- Texte de la page:
----
Le problème c'est que ces MBS ont été acquis à leur valeur faciale (et non pas à leur valeur de marché), il suffirait donc que ces actifs financiers baissent de 4%, pour que ses fonds propres soient absorbés. En tenant compte de ses réserves, il faudrait une baisse de 10 %.

 

Vu la situation du marché immobilier qui s'enfonce dans la crise, on peut considérer que les MBS ont perdu au minimum entre 30 et 40% de leur valeur. Évidemment la FED n’est pas en faillite puisque le Trésor va convertir ces dettes en dettes à long terme (de la FED envers le Trésor), avec un coût exorbitant pour le contribuable américain.

 

Mais ajoutons à cela que le Trésor américain a décidé de vendre 142 milliards de dollars de titres adossés à des crédits immobiliers (Agency-Guaranteed Mortgages-Backed Securities), à un rythme de 10 milliards de dollars par mois si le marché le permet.

 

Décision qui paraît surprenante, vu les derniers chiffres du marché immobilier, et qui traduit tout simplement les besoins de liquidités du Trésor. Ceci devrait, en outre, aggraver la crise de l'immobilier américain.

 

Le scénario du krach des bons du Trésor se dessine

 

Dans ce contexte très particulier, le plus gros fonds obligataires du monde (Pimco Total Return avec un encours de 230 milliards de dollars environ), géré par PIMCO, a décidé de liquider sa position en obligations d'État américaines.

 

Selon ses calculs la FED aurait acquis, depuis le début du QE2 (politique d‘assouplissement quantitatif), 70% de la dette américaine.
----
- Tâches à réaliser:
a - Résumez en deux phrases le texte sur la FED et la dette américaine.
b - Poursuivez le texte sur la FED et la dette américaine à partir de sa dernière phrase.
La liste qui suit est un matériau distinct, sans lien avec le texte.

- Les données:
----
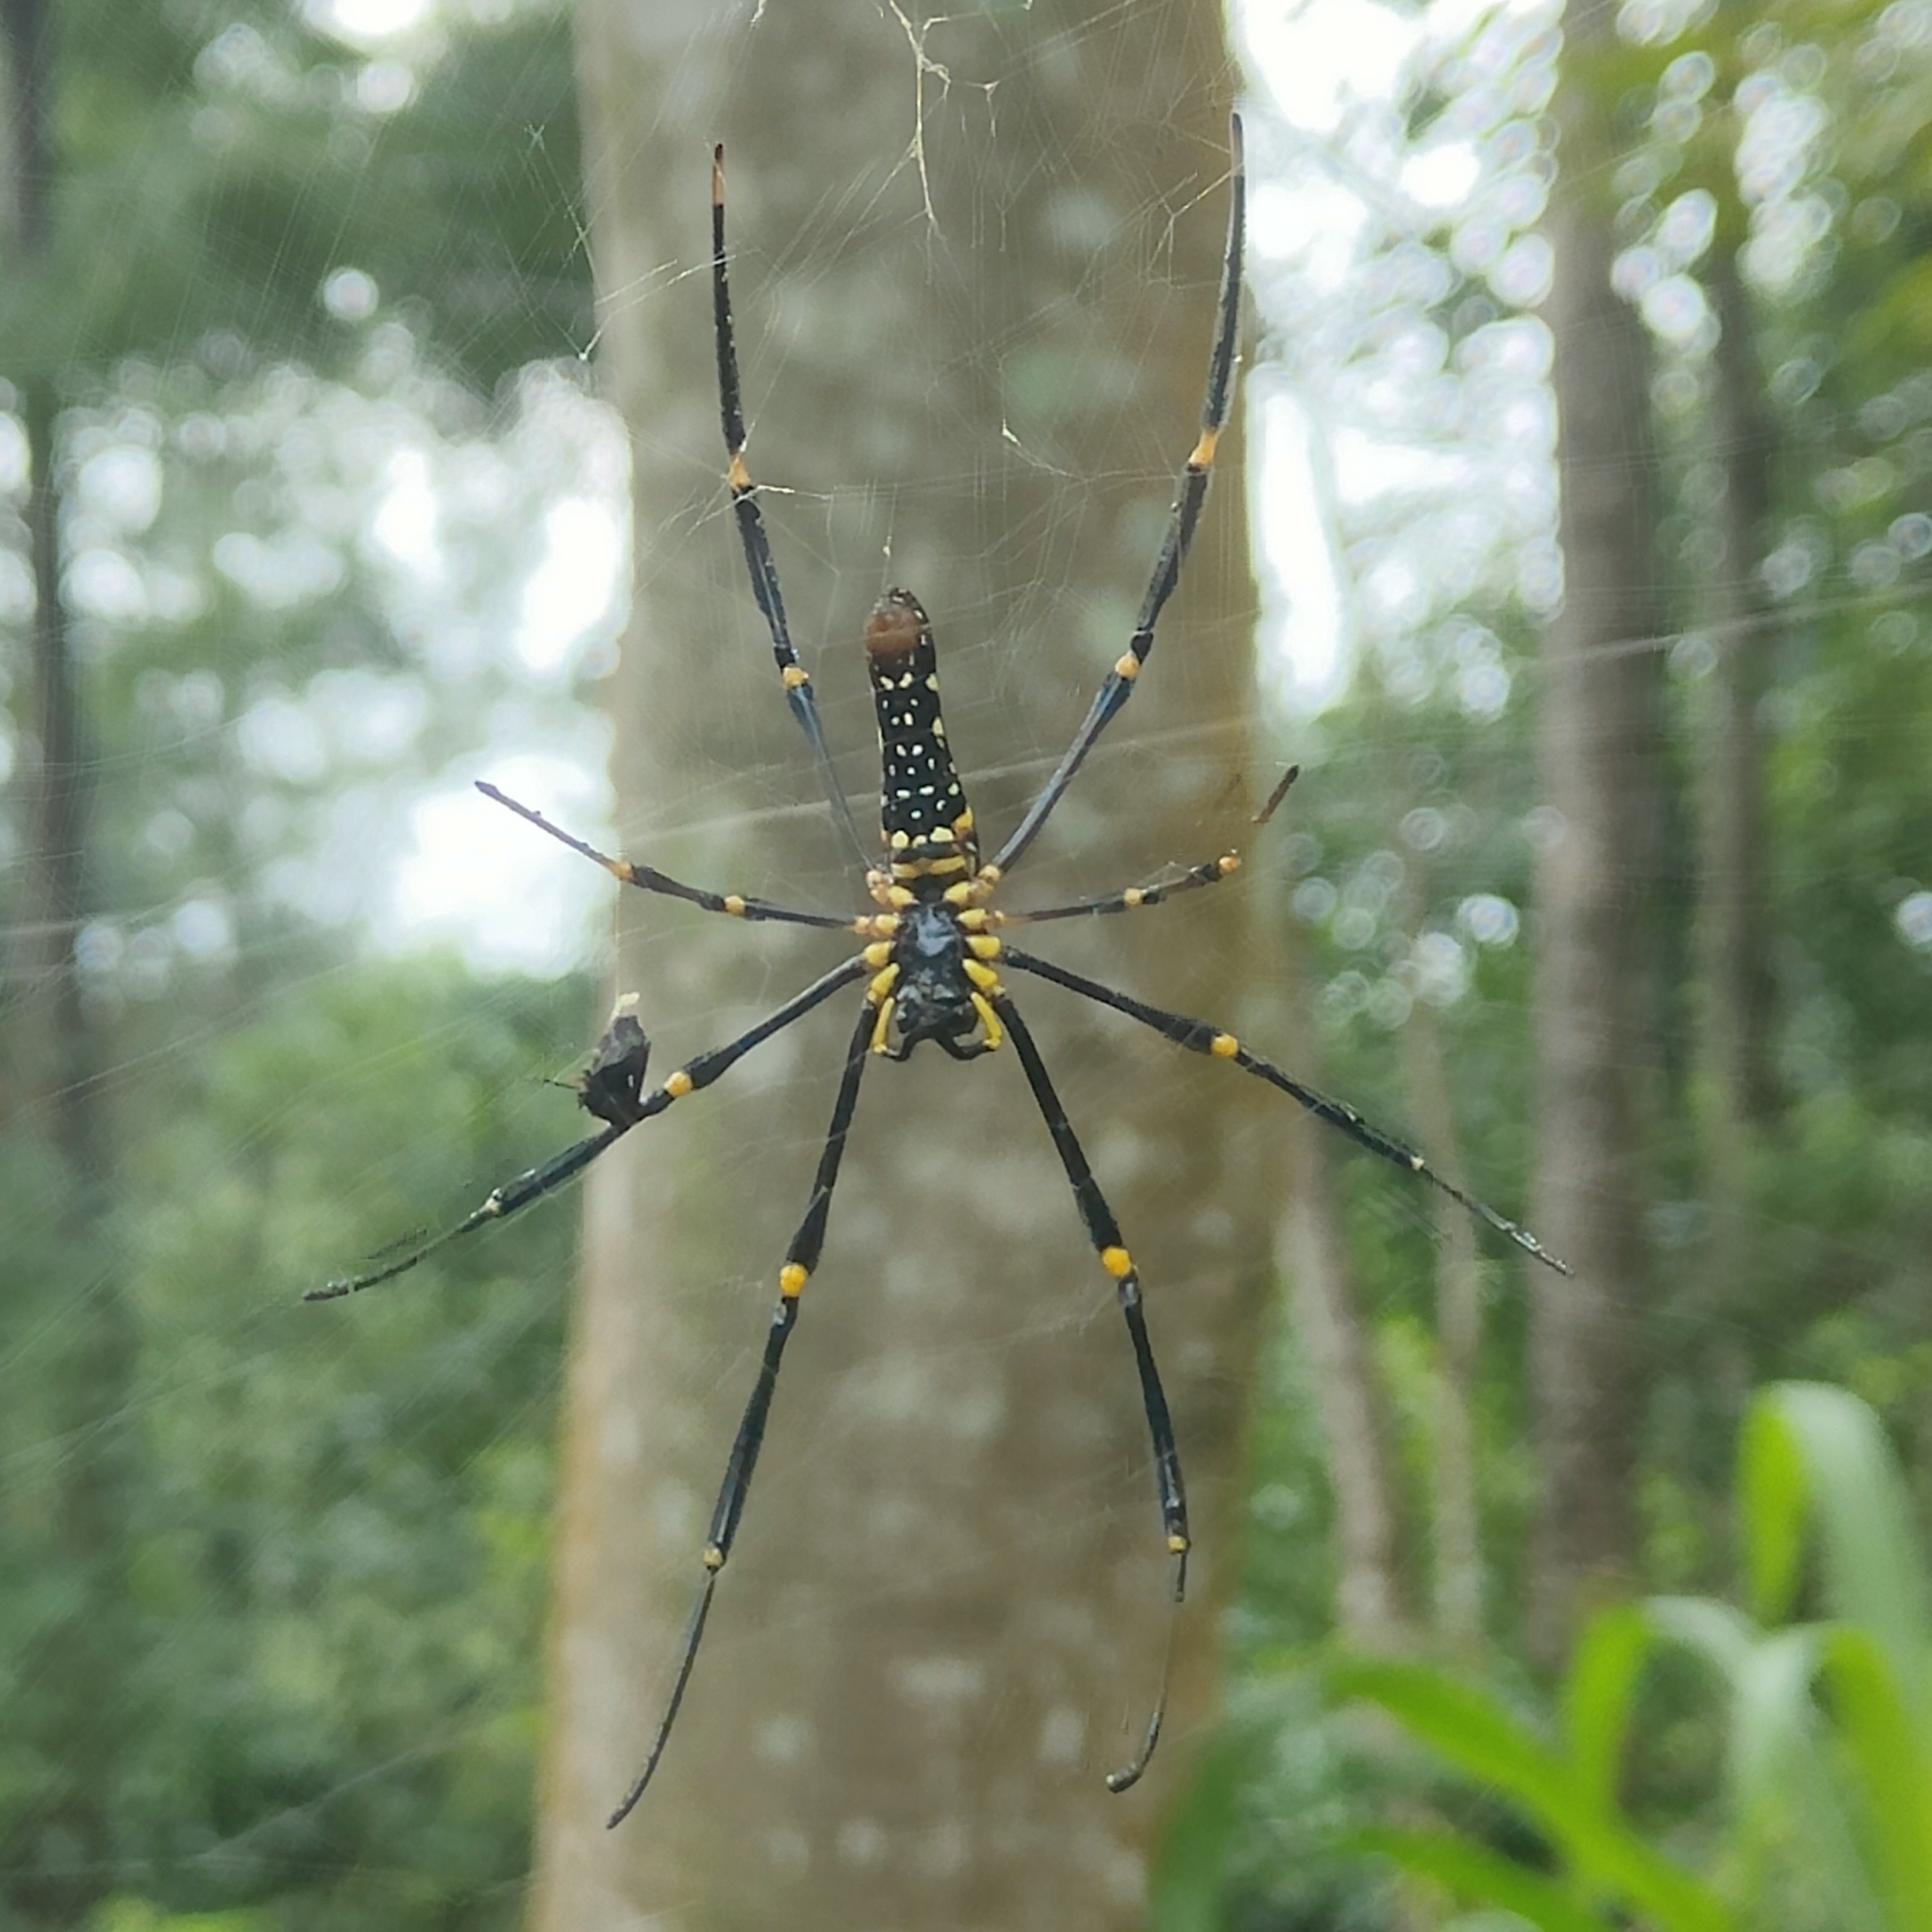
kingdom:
----
- Résultats attendus:
a - On peut considérer que les MBS, acquis par la FED à leur valeur faciale, ont perdu au moins 30 à 40 % de leur valeur, alors qu'une baisse de 4 % suffirait à absorber ses fonds propres. Le Trésor va convertir ces dettes en dettes à long terme au prix d'un coût exorbitant pour le contribuable américain, il a décidé de vendre 142 milliards de dollars de titres adossés à des crédits immobiliers, et le fonds Pimco Total Return a choisi de liquider sa position en obligations d'État américaines.

b -
" Qui va acheter des obligations de l'État fédéral quand la FED ne le fera plus" s'interrogeait le patron de Pimco, Bill Gross, dans son commentaire de mars. Sa réponse :"je n'en sais rien". Cela ne veut pas dire que ces titres ne trouveront pas d'acheteurs, mais ceux qui se présenteront, ne se contenteront pas du taux actuel pour la note à 10 ans : 3,36%. Il faut rappeler que leur taux suit la croissance nominale anticipée du PIB, soit 5% selon le modèle de PIMCO commenté par Bill Gross dans sa note de mars. Manquent donc 150 points de base (1,5%).

 

Ajoutons que ce scénario ne tenait ni compte du printemps arabe, ni de la catastrophe au japon.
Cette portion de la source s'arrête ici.